The magic result: DINO learns features with remarkable spatial awareness. Its attention maps naturally segment objects without ever seeing segmentation labels. This makes DINO features excellent for robotics, dense prediction, and spatial reasoning.
DINO's self-attention naturally segments objects. Each color represents a different attention head focusing on different parts. The model discovers object boundaries without labels.
CLIP and contrastive learning have become foundational infrastructure. CLIP embeddings power vision-language models (VLMs) like LLaVA and GPT-4V. DINO features power robotics (spatial reasoning) and video understanding. Together, they're how AI systems see the world.
The dependency chain is remarkable. CLIP's vision encoder is the visual backbone of LLaVA and other VLMs — they freeze it and connect it to a language model. CLIP's text encoder guides image generation in Stable Diffusion and DALL-E — the text embedding steers the denoising process. Open-vocabulary detection models like OWLv2 and DETIC use CLIP to detect objects from text descriptions instead of fixed class lists. In robotics, SayCan uses CLIP to ground language commands ("pick up the red cup") to visual affordances. Each of these systems would not exist without CLIP's shared vision-language space.

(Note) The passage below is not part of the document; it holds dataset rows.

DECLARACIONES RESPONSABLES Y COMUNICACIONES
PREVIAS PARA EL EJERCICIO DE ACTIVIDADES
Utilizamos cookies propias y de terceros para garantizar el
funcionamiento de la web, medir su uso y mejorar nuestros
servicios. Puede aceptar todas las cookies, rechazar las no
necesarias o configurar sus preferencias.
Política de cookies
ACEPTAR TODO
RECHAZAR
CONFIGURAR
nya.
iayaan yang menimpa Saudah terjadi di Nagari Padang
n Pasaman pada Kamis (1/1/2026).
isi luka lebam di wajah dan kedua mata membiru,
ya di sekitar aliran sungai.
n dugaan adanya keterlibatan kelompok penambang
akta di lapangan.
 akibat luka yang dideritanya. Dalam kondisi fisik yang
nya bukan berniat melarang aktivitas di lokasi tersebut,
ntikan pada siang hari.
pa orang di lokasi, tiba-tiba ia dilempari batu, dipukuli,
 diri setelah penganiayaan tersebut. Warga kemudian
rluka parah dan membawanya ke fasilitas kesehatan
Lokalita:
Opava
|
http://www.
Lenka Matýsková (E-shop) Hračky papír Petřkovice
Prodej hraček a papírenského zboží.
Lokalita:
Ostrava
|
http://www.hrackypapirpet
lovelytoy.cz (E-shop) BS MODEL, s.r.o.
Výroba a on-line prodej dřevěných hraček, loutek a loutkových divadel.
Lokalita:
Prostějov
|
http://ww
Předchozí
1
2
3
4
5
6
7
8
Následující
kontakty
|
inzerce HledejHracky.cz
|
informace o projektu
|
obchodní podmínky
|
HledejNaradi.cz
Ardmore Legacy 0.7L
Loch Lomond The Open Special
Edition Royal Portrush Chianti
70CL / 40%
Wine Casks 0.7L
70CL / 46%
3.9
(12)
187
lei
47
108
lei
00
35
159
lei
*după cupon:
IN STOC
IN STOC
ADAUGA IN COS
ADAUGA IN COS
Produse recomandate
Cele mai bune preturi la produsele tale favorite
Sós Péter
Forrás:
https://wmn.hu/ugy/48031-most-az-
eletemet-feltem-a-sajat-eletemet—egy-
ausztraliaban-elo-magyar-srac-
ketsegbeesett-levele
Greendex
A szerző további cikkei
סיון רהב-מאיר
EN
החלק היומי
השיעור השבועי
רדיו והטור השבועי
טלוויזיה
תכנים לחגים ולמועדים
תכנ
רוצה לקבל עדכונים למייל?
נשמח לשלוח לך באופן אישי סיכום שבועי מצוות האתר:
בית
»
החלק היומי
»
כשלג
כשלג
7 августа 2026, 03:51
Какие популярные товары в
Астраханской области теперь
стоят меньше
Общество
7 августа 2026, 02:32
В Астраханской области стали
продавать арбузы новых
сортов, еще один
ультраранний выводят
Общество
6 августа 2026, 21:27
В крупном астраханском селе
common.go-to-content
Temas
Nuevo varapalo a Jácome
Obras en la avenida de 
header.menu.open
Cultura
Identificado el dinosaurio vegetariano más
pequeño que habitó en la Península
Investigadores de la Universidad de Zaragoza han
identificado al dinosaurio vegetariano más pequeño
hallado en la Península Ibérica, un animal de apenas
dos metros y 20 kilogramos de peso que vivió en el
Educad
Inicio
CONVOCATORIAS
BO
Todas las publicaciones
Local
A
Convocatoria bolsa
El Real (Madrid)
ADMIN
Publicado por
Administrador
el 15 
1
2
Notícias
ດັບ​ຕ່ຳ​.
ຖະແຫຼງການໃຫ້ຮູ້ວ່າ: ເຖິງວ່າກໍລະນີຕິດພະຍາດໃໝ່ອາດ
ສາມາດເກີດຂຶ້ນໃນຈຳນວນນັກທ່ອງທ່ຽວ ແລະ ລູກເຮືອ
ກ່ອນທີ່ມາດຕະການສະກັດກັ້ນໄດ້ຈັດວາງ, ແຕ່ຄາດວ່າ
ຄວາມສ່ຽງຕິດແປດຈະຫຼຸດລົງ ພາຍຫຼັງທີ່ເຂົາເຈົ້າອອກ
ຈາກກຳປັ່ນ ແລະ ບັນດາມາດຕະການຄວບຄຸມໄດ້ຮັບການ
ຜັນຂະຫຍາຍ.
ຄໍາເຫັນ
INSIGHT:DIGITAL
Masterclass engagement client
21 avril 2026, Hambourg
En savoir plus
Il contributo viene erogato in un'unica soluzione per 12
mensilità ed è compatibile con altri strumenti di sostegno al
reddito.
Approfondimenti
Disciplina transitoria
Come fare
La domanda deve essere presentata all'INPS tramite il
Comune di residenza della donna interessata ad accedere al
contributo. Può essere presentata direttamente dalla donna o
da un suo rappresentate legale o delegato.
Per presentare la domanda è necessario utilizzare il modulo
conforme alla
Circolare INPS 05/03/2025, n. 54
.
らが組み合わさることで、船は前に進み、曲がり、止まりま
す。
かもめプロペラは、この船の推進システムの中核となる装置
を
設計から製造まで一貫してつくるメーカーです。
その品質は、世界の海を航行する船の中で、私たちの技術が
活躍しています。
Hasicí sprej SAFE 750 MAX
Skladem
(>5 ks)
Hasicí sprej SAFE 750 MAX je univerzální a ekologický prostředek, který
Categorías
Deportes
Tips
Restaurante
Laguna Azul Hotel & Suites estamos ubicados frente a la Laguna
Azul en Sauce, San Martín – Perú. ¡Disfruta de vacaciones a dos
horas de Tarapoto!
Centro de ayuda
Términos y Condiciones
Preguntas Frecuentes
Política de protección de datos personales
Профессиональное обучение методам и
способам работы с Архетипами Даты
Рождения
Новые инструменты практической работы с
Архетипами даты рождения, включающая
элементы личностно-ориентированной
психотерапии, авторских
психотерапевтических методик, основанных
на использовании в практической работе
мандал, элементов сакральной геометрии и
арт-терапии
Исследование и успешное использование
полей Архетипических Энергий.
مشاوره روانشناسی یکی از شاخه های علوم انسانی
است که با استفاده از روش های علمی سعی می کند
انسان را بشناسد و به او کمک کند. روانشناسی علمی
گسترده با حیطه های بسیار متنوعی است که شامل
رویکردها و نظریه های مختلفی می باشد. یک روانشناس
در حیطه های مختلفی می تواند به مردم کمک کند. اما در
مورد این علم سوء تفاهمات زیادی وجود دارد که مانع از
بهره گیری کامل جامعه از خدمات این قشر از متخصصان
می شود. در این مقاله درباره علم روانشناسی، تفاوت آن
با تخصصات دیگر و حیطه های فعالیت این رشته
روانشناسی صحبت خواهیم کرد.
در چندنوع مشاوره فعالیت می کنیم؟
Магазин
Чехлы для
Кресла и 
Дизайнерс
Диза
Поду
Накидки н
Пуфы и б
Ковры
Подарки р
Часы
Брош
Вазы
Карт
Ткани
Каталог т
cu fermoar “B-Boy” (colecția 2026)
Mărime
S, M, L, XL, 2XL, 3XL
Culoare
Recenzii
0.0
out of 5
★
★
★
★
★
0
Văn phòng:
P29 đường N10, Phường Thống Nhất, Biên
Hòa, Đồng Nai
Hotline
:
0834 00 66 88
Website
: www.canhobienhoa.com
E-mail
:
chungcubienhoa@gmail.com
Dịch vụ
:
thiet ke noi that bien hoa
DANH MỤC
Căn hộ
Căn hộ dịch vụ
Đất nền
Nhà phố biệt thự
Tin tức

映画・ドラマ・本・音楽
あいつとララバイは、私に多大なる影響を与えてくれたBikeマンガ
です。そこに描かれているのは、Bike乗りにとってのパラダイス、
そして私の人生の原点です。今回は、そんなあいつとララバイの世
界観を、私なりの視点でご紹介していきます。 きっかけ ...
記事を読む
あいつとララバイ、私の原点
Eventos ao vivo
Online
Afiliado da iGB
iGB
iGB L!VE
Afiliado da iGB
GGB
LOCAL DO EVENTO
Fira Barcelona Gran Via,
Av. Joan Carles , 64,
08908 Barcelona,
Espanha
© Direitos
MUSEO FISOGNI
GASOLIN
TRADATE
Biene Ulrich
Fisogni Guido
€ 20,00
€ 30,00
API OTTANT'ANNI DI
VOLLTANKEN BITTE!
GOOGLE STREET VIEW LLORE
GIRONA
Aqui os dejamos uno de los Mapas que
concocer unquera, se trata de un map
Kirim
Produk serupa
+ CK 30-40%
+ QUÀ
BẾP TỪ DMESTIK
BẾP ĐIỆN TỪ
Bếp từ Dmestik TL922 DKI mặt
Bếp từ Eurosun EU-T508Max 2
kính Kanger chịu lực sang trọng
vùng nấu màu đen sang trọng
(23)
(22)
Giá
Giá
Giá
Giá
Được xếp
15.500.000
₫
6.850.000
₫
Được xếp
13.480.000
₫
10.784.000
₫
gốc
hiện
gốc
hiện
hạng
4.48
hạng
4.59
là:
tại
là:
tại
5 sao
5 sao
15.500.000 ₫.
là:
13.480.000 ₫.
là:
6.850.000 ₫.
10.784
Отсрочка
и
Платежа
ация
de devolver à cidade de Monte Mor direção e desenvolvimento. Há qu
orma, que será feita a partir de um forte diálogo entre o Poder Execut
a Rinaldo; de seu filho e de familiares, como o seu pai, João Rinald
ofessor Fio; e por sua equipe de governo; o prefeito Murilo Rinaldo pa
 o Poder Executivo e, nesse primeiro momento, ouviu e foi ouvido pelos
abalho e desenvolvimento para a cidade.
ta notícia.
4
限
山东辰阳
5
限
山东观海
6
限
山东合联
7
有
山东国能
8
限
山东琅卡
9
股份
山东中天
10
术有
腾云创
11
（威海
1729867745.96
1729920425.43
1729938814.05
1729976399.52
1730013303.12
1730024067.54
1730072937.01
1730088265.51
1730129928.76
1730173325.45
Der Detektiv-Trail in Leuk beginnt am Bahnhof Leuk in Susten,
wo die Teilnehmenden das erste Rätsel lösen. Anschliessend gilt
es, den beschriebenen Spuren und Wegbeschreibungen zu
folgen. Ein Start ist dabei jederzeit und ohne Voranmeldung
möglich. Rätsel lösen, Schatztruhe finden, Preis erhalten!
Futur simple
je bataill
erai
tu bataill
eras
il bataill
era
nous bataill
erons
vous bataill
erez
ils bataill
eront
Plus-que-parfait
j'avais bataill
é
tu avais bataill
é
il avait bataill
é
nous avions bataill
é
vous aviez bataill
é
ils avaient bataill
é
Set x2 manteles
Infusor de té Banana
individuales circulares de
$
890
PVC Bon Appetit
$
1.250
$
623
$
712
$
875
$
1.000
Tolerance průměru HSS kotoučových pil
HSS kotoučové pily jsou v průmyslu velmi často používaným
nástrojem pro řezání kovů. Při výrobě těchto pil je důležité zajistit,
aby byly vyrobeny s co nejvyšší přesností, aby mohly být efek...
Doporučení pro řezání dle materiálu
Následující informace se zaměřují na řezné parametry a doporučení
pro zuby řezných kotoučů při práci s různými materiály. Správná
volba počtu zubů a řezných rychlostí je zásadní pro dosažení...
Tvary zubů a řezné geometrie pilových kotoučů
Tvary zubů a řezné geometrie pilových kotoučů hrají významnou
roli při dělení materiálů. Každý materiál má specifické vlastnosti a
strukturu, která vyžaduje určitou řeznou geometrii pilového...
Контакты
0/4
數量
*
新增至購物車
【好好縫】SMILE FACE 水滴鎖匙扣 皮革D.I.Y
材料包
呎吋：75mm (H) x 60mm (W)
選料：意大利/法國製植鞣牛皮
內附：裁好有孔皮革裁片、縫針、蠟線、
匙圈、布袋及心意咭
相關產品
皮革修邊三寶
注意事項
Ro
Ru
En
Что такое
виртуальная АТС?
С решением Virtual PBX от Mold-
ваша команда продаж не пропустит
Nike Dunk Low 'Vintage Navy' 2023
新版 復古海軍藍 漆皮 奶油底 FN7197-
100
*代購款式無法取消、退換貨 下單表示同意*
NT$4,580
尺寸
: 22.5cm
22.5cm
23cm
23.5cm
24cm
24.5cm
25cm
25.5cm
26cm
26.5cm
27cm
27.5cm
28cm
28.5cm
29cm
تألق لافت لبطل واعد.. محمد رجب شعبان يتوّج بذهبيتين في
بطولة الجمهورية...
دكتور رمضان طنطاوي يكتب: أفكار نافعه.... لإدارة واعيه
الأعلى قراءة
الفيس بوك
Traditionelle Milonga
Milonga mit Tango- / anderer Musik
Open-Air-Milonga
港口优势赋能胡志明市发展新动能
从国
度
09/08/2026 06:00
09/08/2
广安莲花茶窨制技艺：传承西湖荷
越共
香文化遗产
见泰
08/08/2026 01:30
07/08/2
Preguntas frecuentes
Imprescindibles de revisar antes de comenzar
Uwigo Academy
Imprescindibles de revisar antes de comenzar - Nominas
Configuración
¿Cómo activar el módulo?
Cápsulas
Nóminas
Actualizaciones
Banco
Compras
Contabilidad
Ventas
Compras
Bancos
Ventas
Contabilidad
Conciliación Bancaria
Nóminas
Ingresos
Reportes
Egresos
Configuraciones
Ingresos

How contrastive representations flow through modern AI systems. Each arrow shows a dependency.
| System | Uses | For |
|---|---|---|
| LLaVA, GPT-4V | CLIP vision encoder | Image understanding for VLMs |
| Stable Diffusion | CLIP text encoder | Text-guided image generation |
| Segment Anything (SAM) | Contrastive pre-training | Universal segmentation |
| Robotics (RT-2, etc.) | DINO/DINOv2 features | Spatial perception and manipulation |
| Image search | CLIP embeddings | Semantic search across billions of images |
| Video understanding | DINO + CLIP | Action recognition, tracking |
The VLM doesn't train its own vision encoder from scratch. It takes CLIP's frozen ViT and plugs it directly into a language model. CLIP's contrastive pre-training already aligned visual concepts with language — the VLM exploits this by feeding CLIP's patch tokens as "visual words" into the LLM. The bridge between modalities was already built by contrastive learning; the VLM just walks across it.
Why do VLMs freeze the CLIP encoder instead of fine-tuning it? Think about what happens to the representation space if you update the vision encoder with a language modeling loss.
You now understand how machines learn to represent the world: by comparing, contrasting, and aligning. Every VLM, every image search, every AI that "sees" — it starts here.